On Stranger Tides is the fifth Disney film to use 7.1 surround sound, and the mixers appear to have used this setup to make the dialogue as stacked and incomprehensible as possible. Everyone's so busy being manic and loud that lines disappear in deafening roars of mass hackdom, which is actually a blessing when the film quiets down just enough for you to hear a line or two. These moments are infrequent, as Hans Zimmer's crashing, reckless score cascades over the entire film, making even the less action-packed moments so bombastic I left the theater with ringing ears.

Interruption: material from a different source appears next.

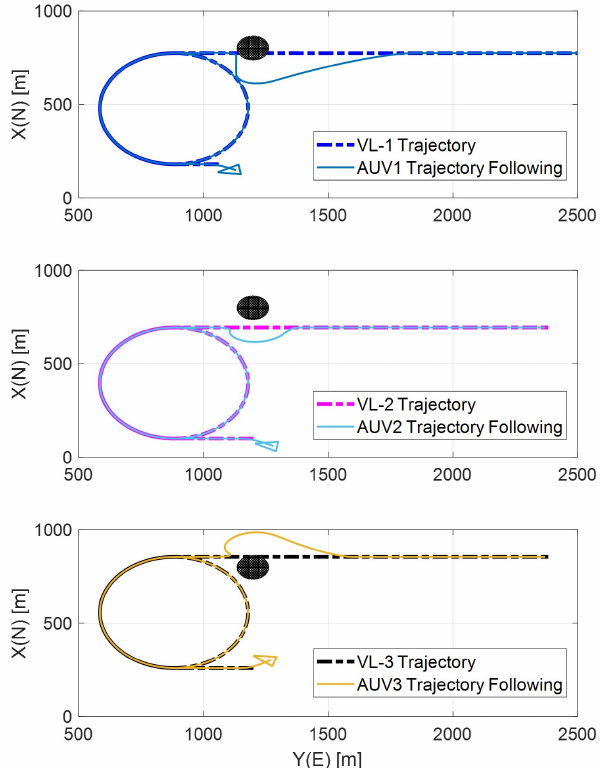
Figure 5. Each vehicle’s trajectory following with obstacle avoidance on the horizontal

And woe betide those who see this movie in 3D. Marshall filmed a great many sequences at night or in dimly lit areas, making even the 2D print so murky that large action sequences can be glimpsed in only a few of the fractals of Marshall's hectic, sloppy editing. I would have thought Marshall might have been able to pull off at least something approximating a good sword fight: it's all choreography, after all, and that's how Marshall got his start in show business. I wonder how he'd feel if someone came in and spasmodically jerked around the intricate moves he'd worked out with performers. The final fight between British privateers, the royal Spanish fleet and Blackbeard's crew is so messy, stiff and pointless that even Jack Sparrow calls attention to the ridiculousness of it, only to be drowned out like the peppered voices of sanity in the audience of this film who will find themselves overwhelmed by the bewildering support shown to it by masses who ignore the nagging sense of logic tugging at them in order to see a fight, any fight, no matter how meaningless.

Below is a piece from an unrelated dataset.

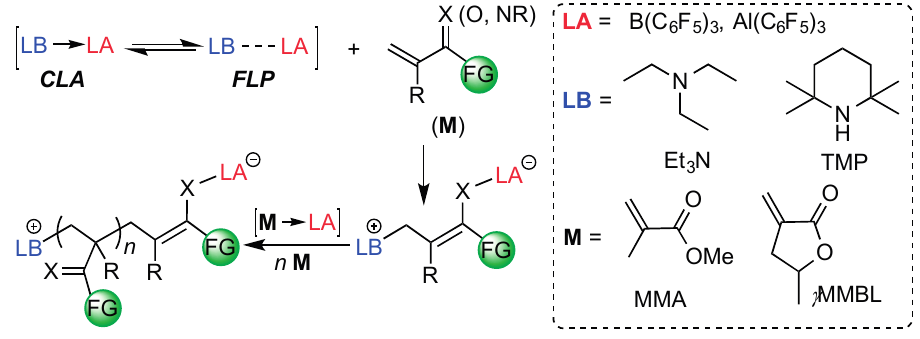
Scheme 1. Generalized chain initiation and propagation mechanism for polymerization of conjugated polar alkenes carrying a functional group (FG) by Lewis pairs through zwitterionic active species or intermediates [56], and the structure of LAs, LBs and monomers examined in this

As ever, On Stranger Tides will benefit from an audience without passion or care who will nevertheless defend it as if they made it so they can justify to themselves a total lack of standards. When I read Arikan's piece for Slant, I keyed in on his anguish and zeal over the state of Hollywood fluff and how people, even those supposedly arch critics, will forgive a bad, stupid, insulting film because it came out between the months of May and August and cost a lot of money. Nothing in this film feels complete; nothing in this film even has a spark of inspiration. There aren't even inventive setpieces; as bad as Dead Man's Chest and At World's End were, at least Gore Verbinski used his budgets to try out some wild sequences to offset his writer's scripts. Now he's off making a unique, imaginative film like Rango while everyone here lines up for another go in the slop trough. When Jack proudly shows the map to the Fountain of Youth at the start, Depp may as well have unfurled the paycheck he received for this movie. That's all anyone here seems to care about, anyway. So why will people once again absolve it with that most useless of benedictions, "It does what it says on the tin?" It doesn't: rewatching the first Pirates film for the dozenth time will offer more fresh, unexpected moments than this predictable farce.

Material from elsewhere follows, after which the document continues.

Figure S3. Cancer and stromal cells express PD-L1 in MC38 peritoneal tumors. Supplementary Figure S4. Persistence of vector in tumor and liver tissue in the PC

If there is any bright side to On Stranger Tides, it's that Rob Marshall is only desecrating a franchise already worn down by its desperate attempts to outdo itself in convolution and tedium rather than ruining something potentially worth seeing. His take on Memoirs of a Geisha was nearly as inflated and obvious as this, but it tore down a gentle, nuanced story in the process. Giving a hack hundreds of millions of dollars piddle away this wanton incompetence with a murky, haphazard piece of tripe, though, does not exactly seem a step in the right direction. Besides, I hear he's returning to dramatic fare soon. So scratch that; everyone loses.